For now, using currently available tools for tracking shared segments can give visual clues of pile-up areas. For example, the ADSA tool at DNAGedcom: http://www.dnagedcom.com/adsa/sample.html . Using such a tool one loses the resolution along the chromosome coordinate, but prominent pile-ups can still be identified.

Hopefully soon I'll write up more at my own blog.

Linda Jonas said...

Great post! Thank you!

Debbie Kennett said...

Thank you Dan and Linda. I'm very much looking forward to reading Dan's blog post.

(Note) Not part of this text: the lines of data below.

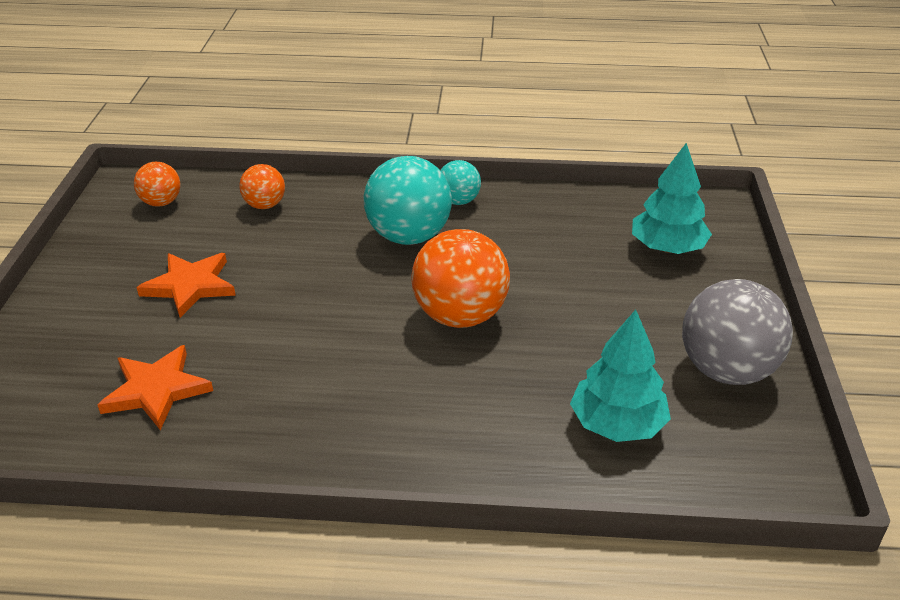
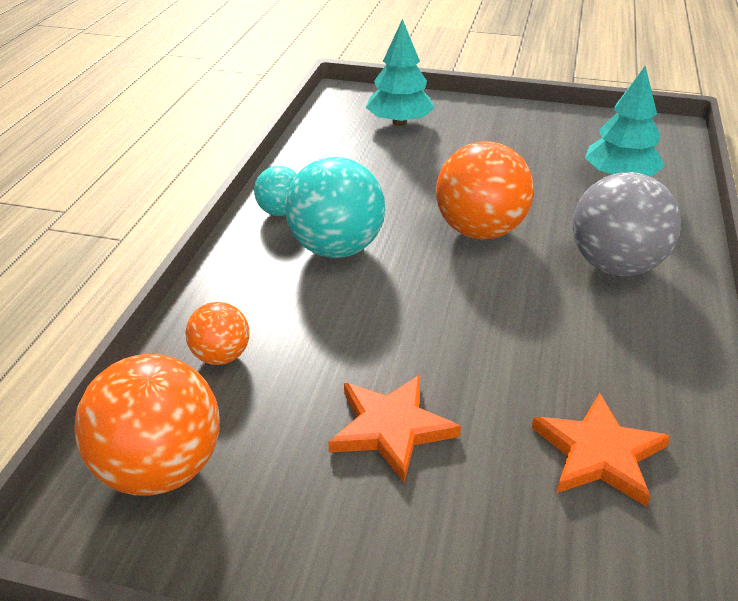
camera: 80 degrees left, 0 degrees up
(161, 203) = (160, 469): orange ball -> orange ball, size x1.85
(726, 370) = (557, 127): grey ball -> grey ball (615, 266)

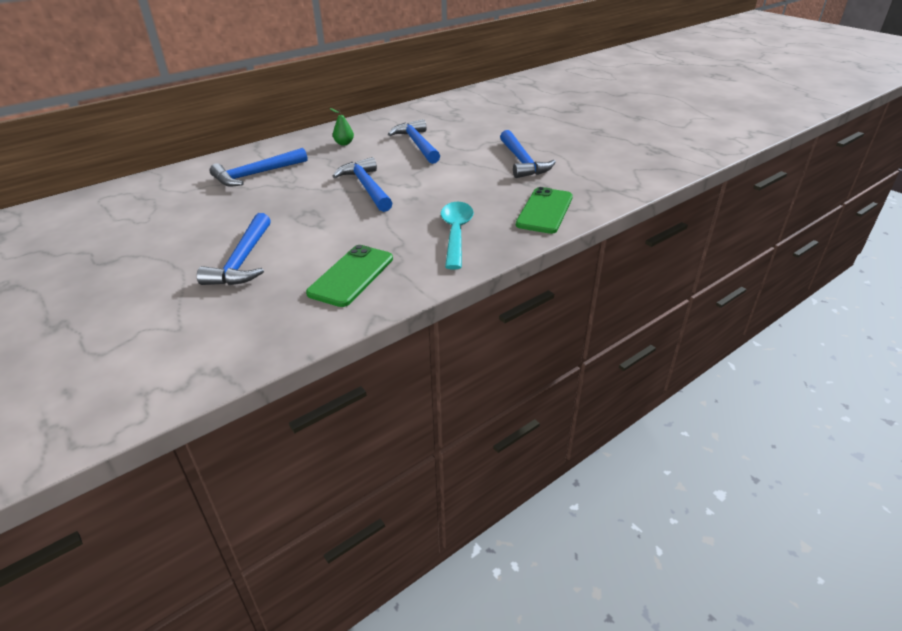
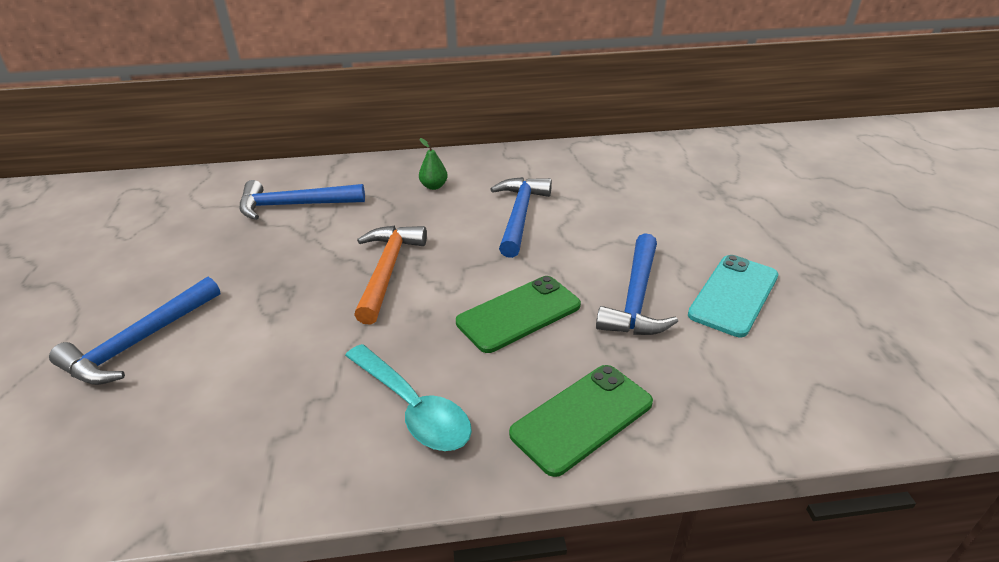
camera: 30 degrees right, 0 degrees up
(351, 276) = (213, 430): green phone -> green phone (519, 314)
(366, 187) = (387, 271): blue hammer -> orange hammer
(456, 233) = (413, 408): turquoise spoon -> turquoise spoon turned 105 degrees clockwise
(568, 148) = (734, 295): none -> turquoise phone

I'm sure people would be interested in paying for a bespoke service. I wonder if there's a possibility of taking advantage of computational capacity in the cloud.

E. Wolfson said...

Thanks for this article. I'm still trying to digest it all. Perhaps someone can help me with a problem. I'm trying to locate a particular unknown grandparent for someone (NPE). I've tested many first and second cousins on all other sides, since no match jumped out initially. I'm seeing six or seven matches on just Gedmatch, mind you...which appear share a 20-40cM segment on Chromosome 7 with this person but don't appear to significantly match anyone from the other (known) sides of their family. I did find them by doing the kits that match both kits function with a 40cM segment match, so perhaps that is the reason, but I didn't expect such a large segment overlap there. Some of them share one or two or even three other segments over 10cM but we're talking about an Ashkenazi (endogamous) population. How much should I be barking up the tree with the 35-40cM matches for this particular segment? Are there any IBC or pile-up segments that "large"? Somewhere I read Timber might remove segments with a measurement that large. Not sure I'll get notified without my name so if anyone has some thoughts, feel free to email me at ewolfson at yahoo dot com. Thanks for your time.

Debbie Kennett said...

E Wolfson, Here's the blog post from AncestryDNA about the Timber algorithm:

https://blogs.ancestry.com/ancestry/2015/6/8/filtering-dna-matches-at-ancestrydna-with-timber/

As you can see, Timber does remove some very sizeable segments. The fact that many of you share a single 40 cM segment suggests that this is some sort of pile-up and is therefore not genealogically relevant.